Il s’avance dans le salon, persuadé que l’histoire s’arrêtera là ; après tout, il a réalisé son devoir et en a désormais fini avec monsieur Remington. Du moins le croirait-il ; il l’entend vaguement parler d’ennui, encore plus drôle, dire qu’il n’ a rien à lire. Un petit soupir las lui échappe, et, dans son immense altruisme, il s’aventure jusqu’à proposer une solution.
-« Harry Potter n’est pas qu’un projectile ou un pretexte à laisser traîner dans la cuisine pour agacer des colocataires soignés ; c’est également une œuvre littéraire, qui, comme son nom l’indique, peut-être lue. Mieux encore, vu que c’est un livre prévu pour la jeunesse, tu devrais être en mesure de comprendre ce qu’elle raconte… »

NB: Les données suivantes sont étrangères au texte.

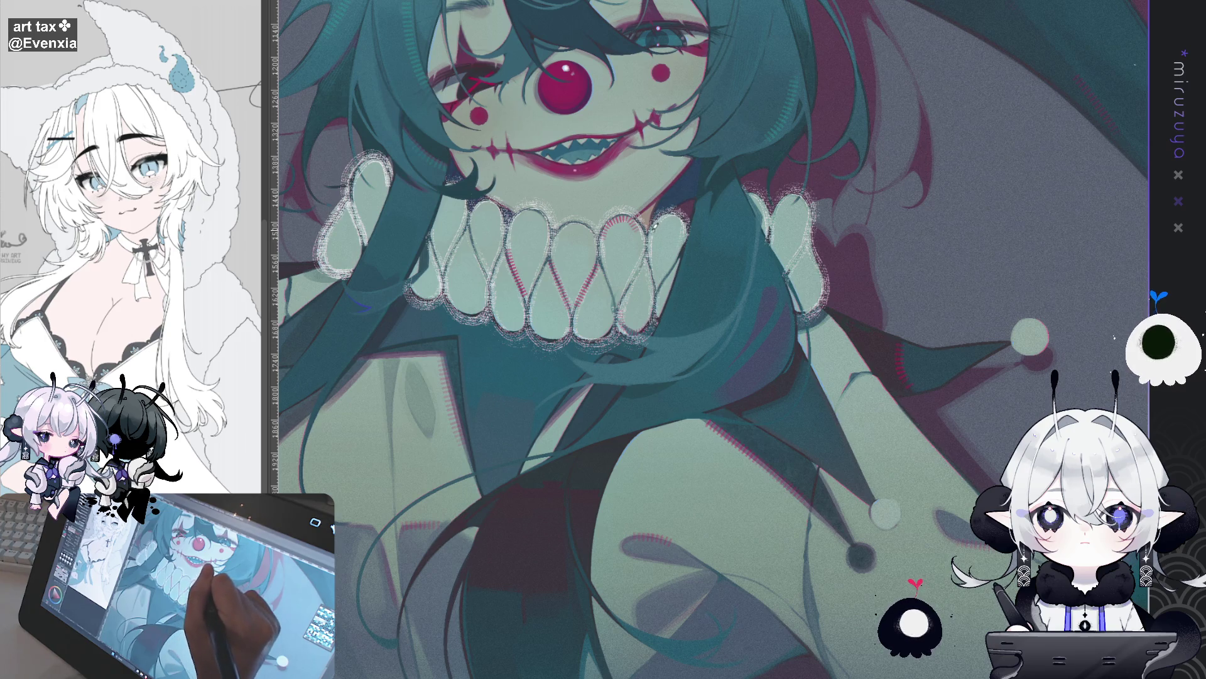
Hatch red along the edges of two collar beads, including the upper-left one.
left_click_drag(473, 220, 492, 200)
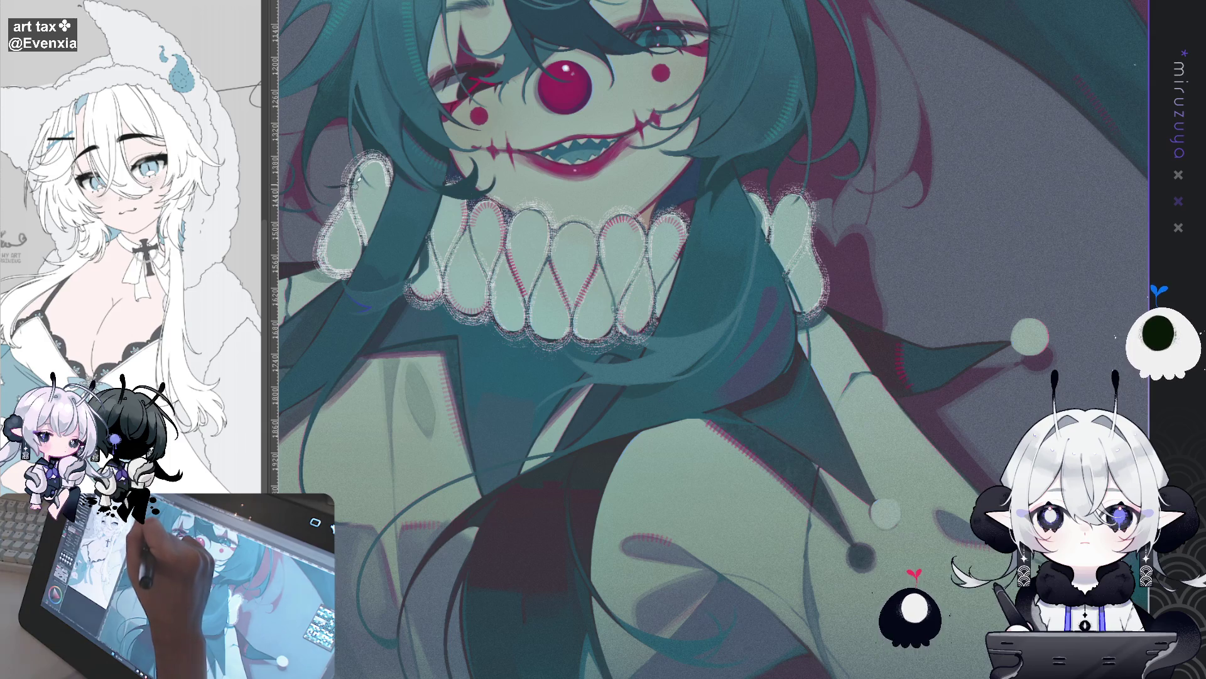
left_click_drag(366, 182, 384, 165)
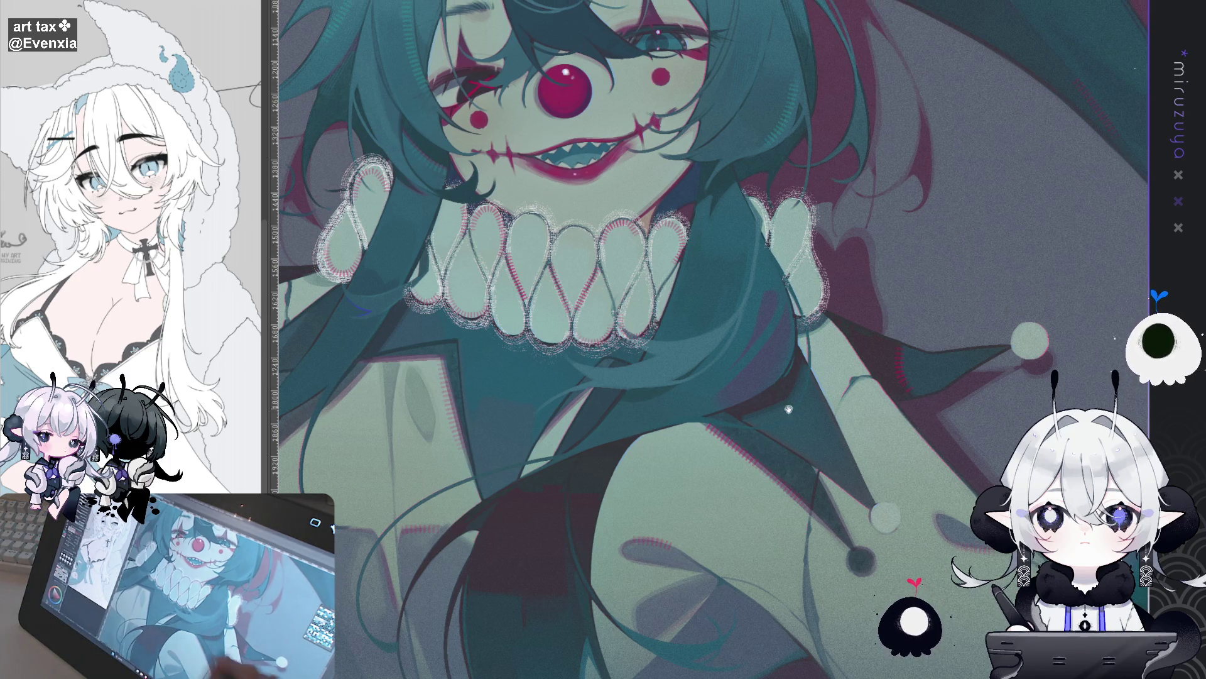
left_click_drag(462, 338, 688, 332)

Il ne sent pas la présence dans son dos tandis qu’il sort le sac de la poubelle prévu à cet effet ; avec tout ce qu’il a brutalement jeté, celle-ci est déjà pleine. Ce n’est que lorsqu’il se retourne tout en fermant hermétiquement le sac étanche qu’il s’aperçoit que son camarade est près… Dangereusement près. On dirait Slenderman ; tu lui tourne le dos et il te saute dessus.
-« Holy shit ! »
La surprise ferait perdre ses moyens au plus noble des anglais ; et Alec, en pauvre adolescent tourmenté, en a perdu son butin. Le sac poubelle étend le contenu de ses entrailles au sol ; plus désordonné, tu meurs. Les restes de pizza côtoient les magazines précédemment sujets à discussion. Et tout est à refaire. Monsieur Wellsenstein fronce les sourcils, au bord de l’explosion ; et finalement, sa voix n’est plus qu’un sifflement sourd empli de menace.